Sembra, quindi, che per adesso Guaidó abbia perso la scommessa. Ma è proprio così? A suo favore gioca certamente il clima di sospetto e di divisione che è riuscito a instaurare nel seno delle forze armate: chi sta con chi? Di chi può fidarsi Maduro? Chi sta facendo il doppio gioco? Ma anche la destituzione del direttore del Servicio Bolivariano de Inteligencia Nacional (SEBIN), Manuel Cristopher Figuera, che in una lettera aperta ha chiesto “un cambio nelle politiche del governo rivoluzionario”. Una defezione significativa. Ma soprattutto, sarà difficile per Maduro attentare all’incolumità di Guaidó e López senza suscitare una dura reazione internazionale, mentre l’alternativa (fare come se nulla fosse successo) comunicherebbe una sensazione di debolezza.

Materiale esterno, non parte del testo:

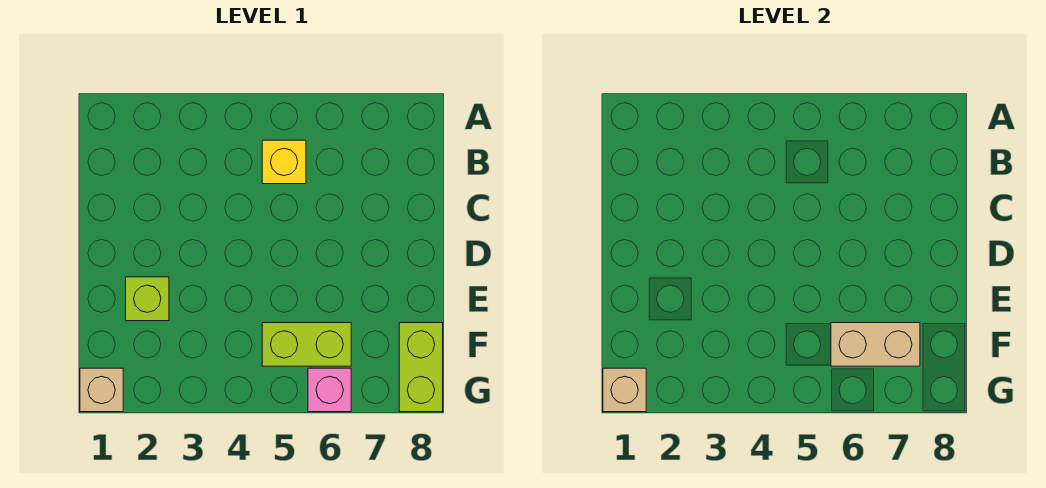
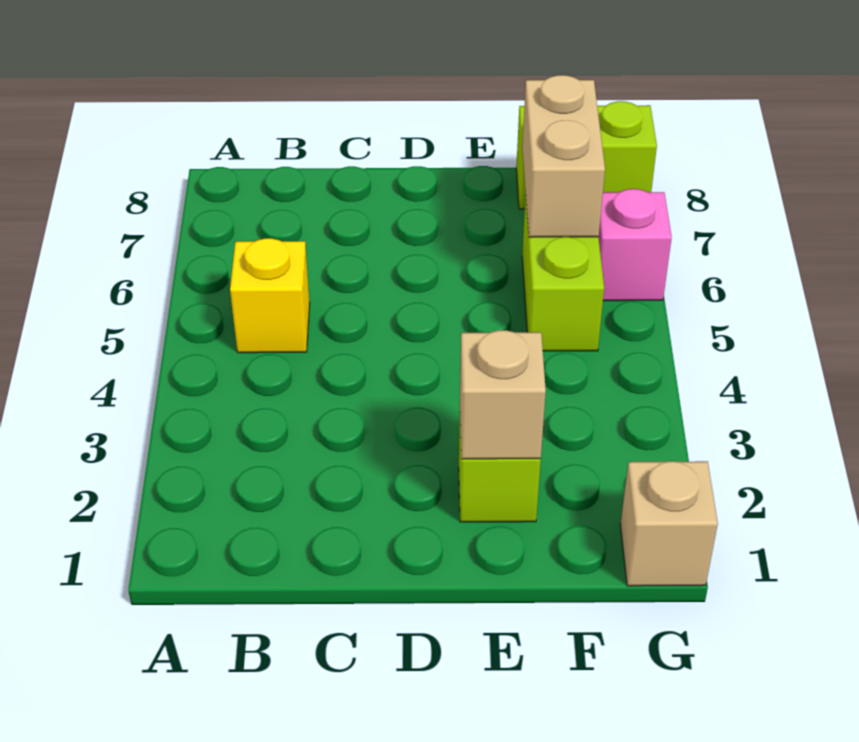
tan 1x1 brick [603,368,646,412] -> tan 1x1 brick moved to [460,330,546,459]

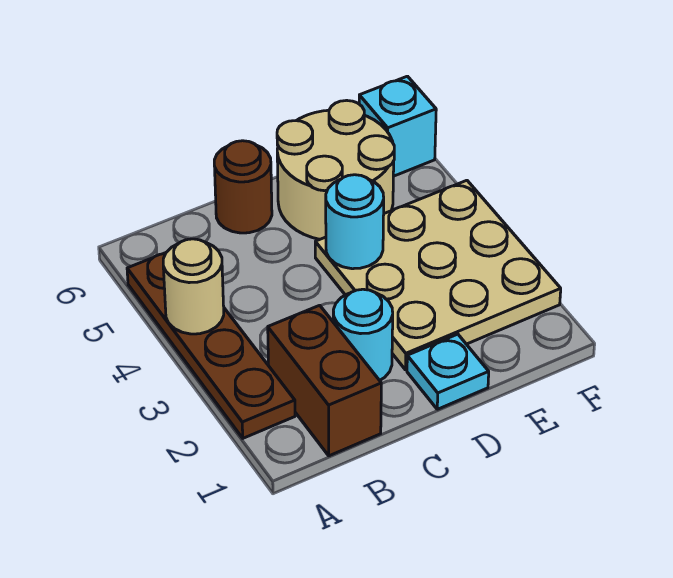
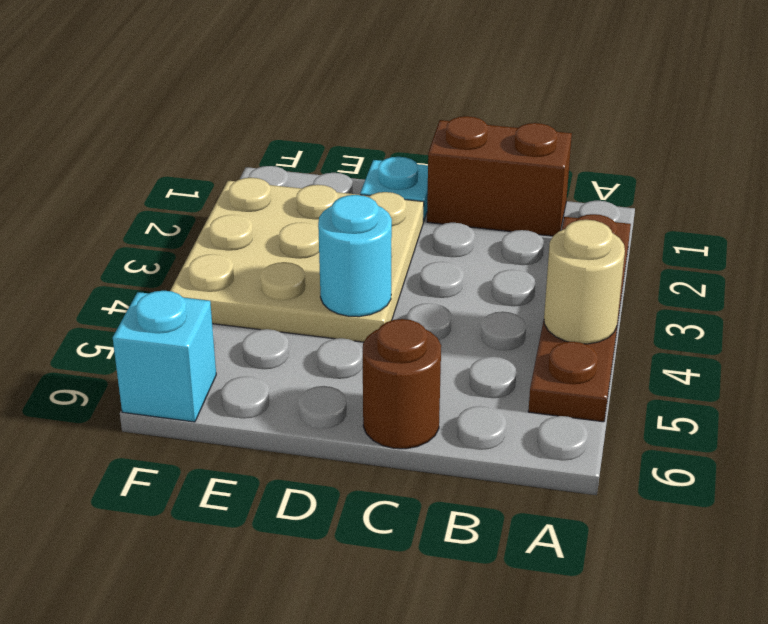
brown 1x2 brick [268,305,381,456] -> brown 1x2 brick turned to [427,116,572,236]
cyan 1x1 round brick [333,289,393,380] -> none
tan 2x2 round brick [277,100,394,239] -> none

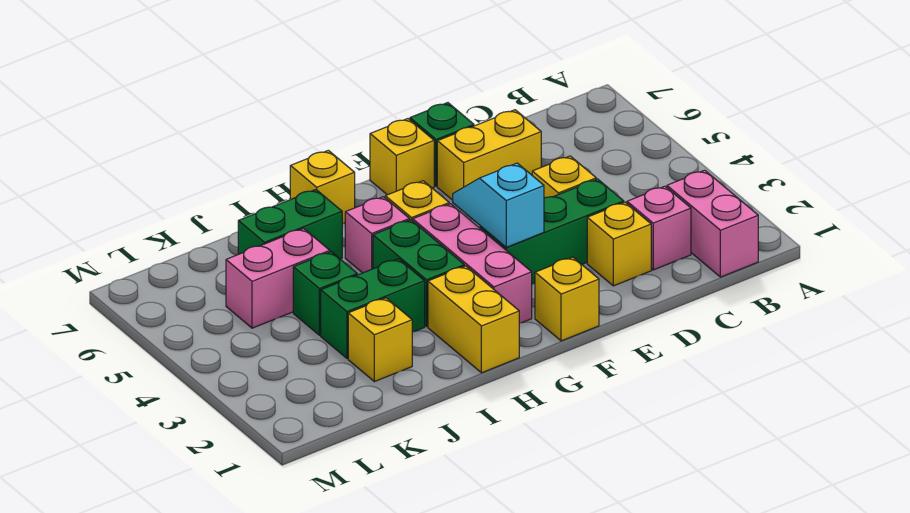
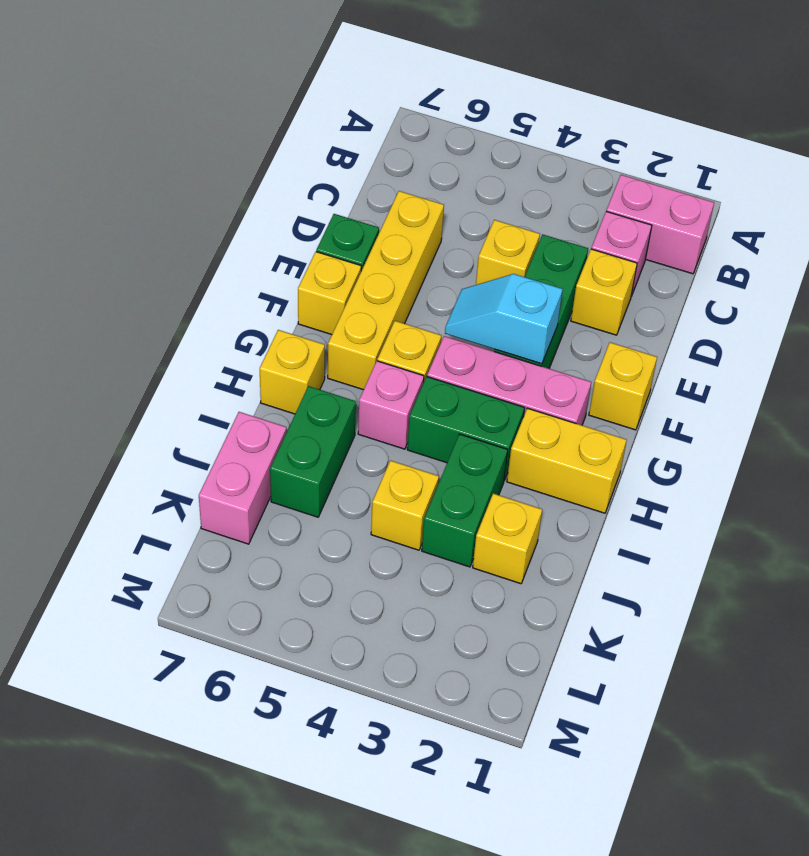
yellow 1x2 brick [437,110,541,200] -> yellow 1x4 brick [328,191,444,390]
green 1x1 brick [293,252,357,335] -> yellow 1x1 brick [371,460,439,550]
pink 1x2 brick [226,229,330,328] -> pink 1x2 brick moved to [199,412,287,544]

La liberazione del Venezuela si sta rivelando una corsa a tappe, con accelerazioni improvvise in una conquista graduale di porzioni di territorio occupato da chi detiene il monopolio della forza. Per questo chiunque segua la tragedia venezuelana sa che, in assenza di un intervento esterno, il destino politico di questo paese dipende dalla scelta di campo delle forze armate. Appaiono stucchevoli e nauseanti allora le diatribe teoriche sulla definizione dell’Operazione Libertà, che ad alcuni complici ideologici del socialismo bolivariano piace definire “colpo di stato”, come se fossero la stessa cosa un putsch contro la legalità democratica e una ribellione contro un regime criminale che opprime e affama la sua gente. Altrettanto inutili e retorici gli appelli a una soluzione puramente elettorale della crisi, come se fosse possibile un voto libero e trasparente con Maduro al potere e gli apparati di controllo e repressione del regime in pieno funzionamento. Viene da chiedersi cosa nascondano posizioni così avulse dalla realtà e sicuramente controproducenti da parte di gruppi di contatto, cancellerie “neutrali” ed esponenti politici sedicenti “progressisti”, quasi si trattasse di una normale alternanza di governo e non di una lotta per la sopravvivenza, la libertà e la dignità. Ma ognuno ha la sua agenda e si vede che l’assassinio deliberato e sistematico di una nazione non è ragione sufficiente per cambiarla.